Ken Schenk has started a series of posts towards a basic study guide of critical issues in approaching the Bible. The first two are here and here. Take a look at these as they get posted. As far as short introductions go, he packs a lot in, and his introduction to the OT Canon is a good example of the “in a nutshell” genre. I’m sure that different people would place their emphases slightly differently, or quibble over a detail here and there. (Is Psalms in Luke 24 simply a reference to the collection we know now?)
I was, however, pulled up short by his introduction, and left in two minds.
I personally think a seminary trained pastor should at least have heard of the standard critical issues of the Bible. They don’t need to know too much about those issues as they are really tangential to what ministry is overwhelmingly about. Indeed, I would argue these issues are tangential to what the Bible is primarily about for Christians.
And I don’t say that because I am in denial, as if anyone with a brain or with faith knows that these issues have no substance but are simply the faithless schemes of godless liberals. I say that because the Bible as God’s word is the Bible as Christian canon, and on this level it matters precious little whether there were sources that the Pentateuch edited into its current form.
Let me make a couple of personal contextual comments. First, in the Church of England, a bachelor’s degree or equivalent in theology validated by a secular university is now part of the normal training requirements. That means more than just “[hearing] of the standard critical issues”. But I’m also responsible for the provision of our diocesan course for lay preachers (Readers) which is nationally moderated by the Church, and so find myself asking Ken’s question more in this latter context.
What limits our coverage of issues is time more than thought through first principles of what students need to know, but if I had the luxury of more time, I think I would expect a more thorough engagement with the critical issues. The appeal to final form seems to me to close things down too quickly. It is prone to the danger of being a docetic approach: one doesn’t need to engage the messiness of the human process to listen to the divine word.

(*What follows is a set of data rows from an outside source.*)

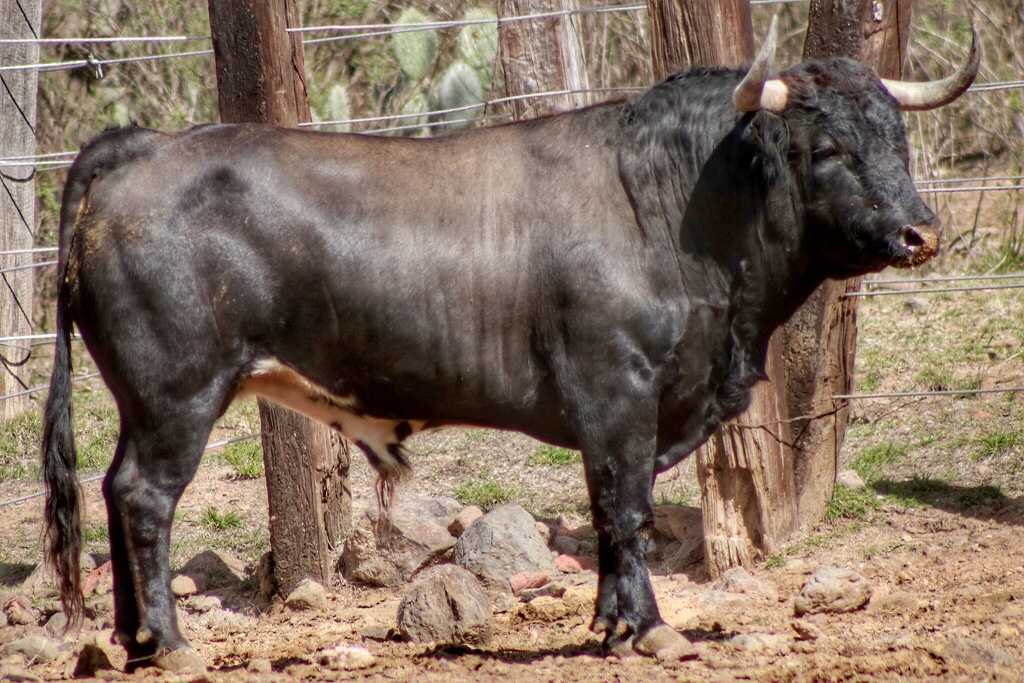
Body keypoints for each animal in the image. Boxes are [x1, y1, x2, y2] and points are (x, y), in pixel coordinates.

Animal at [44, 26, 978, 671]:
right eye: (828, 149)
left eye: (896, 139)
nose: (920, 232)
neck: (674, 205)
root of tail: (146, 145)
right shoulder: (620, 393)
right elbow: (625, 509)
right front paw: (650, 629)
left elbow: (609, 515)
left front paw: (611, 623)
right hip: (178, 394)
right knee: (145, 498)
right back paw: (168, 643)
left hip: (142, 401)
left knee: (114, 488)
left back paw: (133, 637)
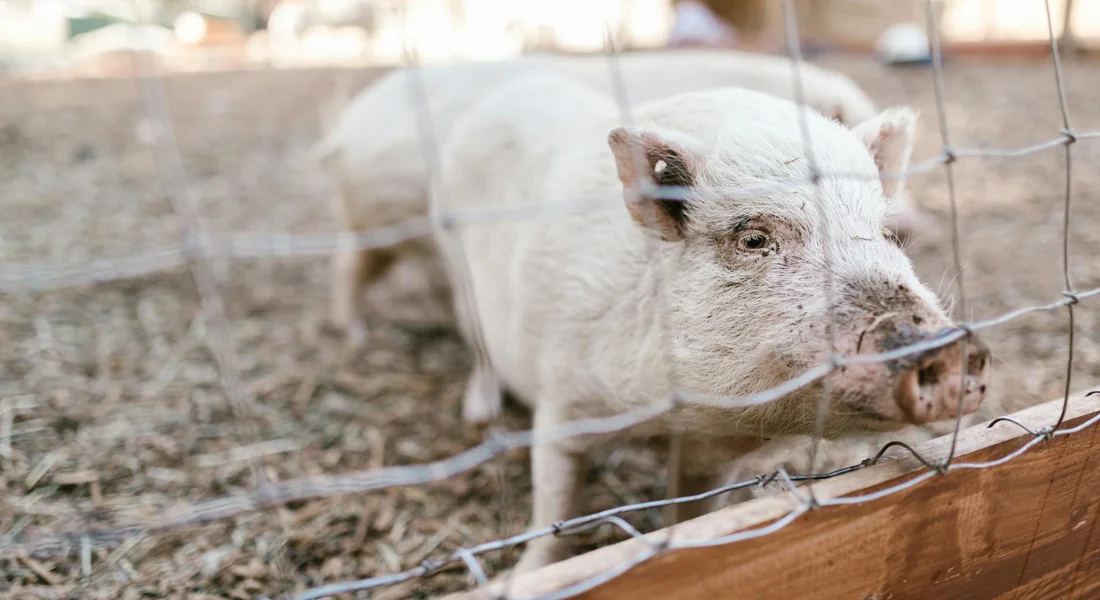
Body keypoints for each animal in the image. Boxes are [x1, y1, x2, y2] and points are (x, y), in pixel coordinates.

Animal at [428, 73, 989, 573]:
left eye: (885, 233)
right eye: (754, 239)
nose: (950, 346)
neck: (671, 419)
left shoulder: (708, 457)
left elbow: (693, 514)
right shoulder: (562, 401)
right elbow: (554, 507)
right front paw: (524, 576)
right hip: (458, 271)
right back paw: (479, 413)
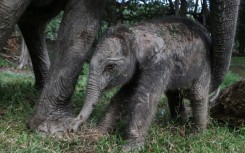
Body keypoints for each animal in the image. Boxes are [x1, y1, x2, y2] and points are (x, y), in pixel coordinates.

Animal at [69, 16, 212, 151]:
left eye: (110, 66)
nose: (71, 128)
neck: (137, 31)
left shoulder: (161, 61)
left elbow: (145, 97)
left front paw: (129, 148)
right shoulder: (137, 68)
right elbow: (123, 97)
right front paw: (98, 134)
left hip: (205, 66)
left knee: (198, 95)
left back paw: (196, 135)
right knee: (174, 95)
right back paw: (179, 125)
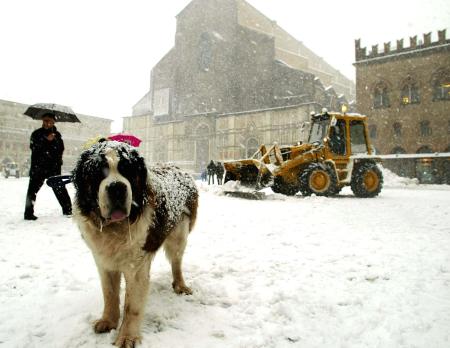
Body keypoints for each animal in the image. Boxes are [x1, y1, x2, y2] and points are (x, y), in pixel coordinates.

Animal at [72, 140, 199, 346]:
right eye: (99, 171)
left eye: (128, 170)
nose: (116, 187)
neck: (115, 228)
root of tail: (178, 168)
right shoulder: (103, 261)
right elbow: (109, 293)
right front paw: (108, 321)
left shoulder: (136, 265)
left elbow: (132, 306)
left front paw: (127, 337)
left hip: (179, 235)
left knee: (176, 262)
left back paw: (180, 285)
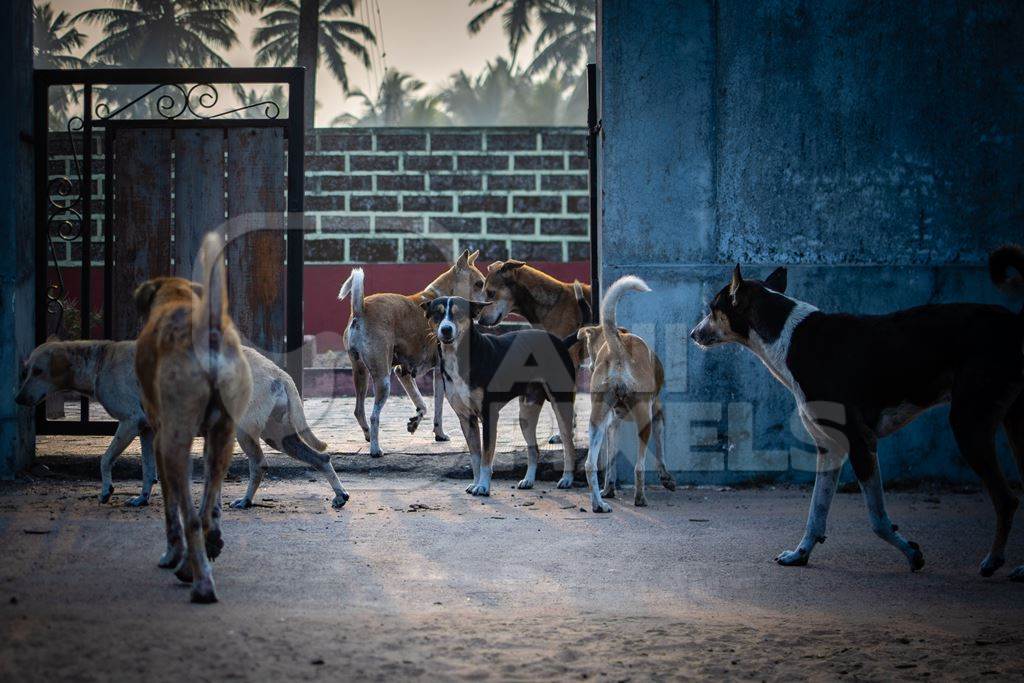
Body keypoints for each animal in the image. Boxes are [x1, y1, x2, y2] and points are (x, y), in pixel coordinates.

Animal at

Let me give a couple of examples:
- The OT material on creation. A final form approach tends to start with Genesis 1 for obvious reasons. The way in which engagement with Babylon, and the experience of learning to sing the Lord’s song in a strange land, however, issue in the powerful henotheistic work of deutero-Isaiah, which holds creation and salvation together in more dynamic ways than the historicized ordering of creation, fall [a Christian emphasis] and Israel’s vocation towards redemption.
- Sticking with Isaiah for a moment, I think some sense of the diversity of origin for the book needs to be held onto together with unity of themes. So the Zion theology of Isaiah of Jerusalem needs to go through the chastening experience of being re-interpreted as tradition by the false prophets of Jeremiah’s day. (This is the temple of the Lord, the temple of the Lord, the temple of the Lord – Jer 7:4) Only then can it emerge towards the end of the exile in a more complex vision of the God whose servant must suffer for his people to be saved.
Those are not intended to argue against final form readings: I believe there is a proper tension between a whole range of methods in reading scripture. They are to say that mapping the history of the text as best we can also has much to teach us of the ways in which God works with humanity. If I were to push the point, I’d be tempted to say that the messiness of the process may have more to teach the pastor about working with people than the purity of a canonical theology based on the final form. More than a nodding acquaintance is needed.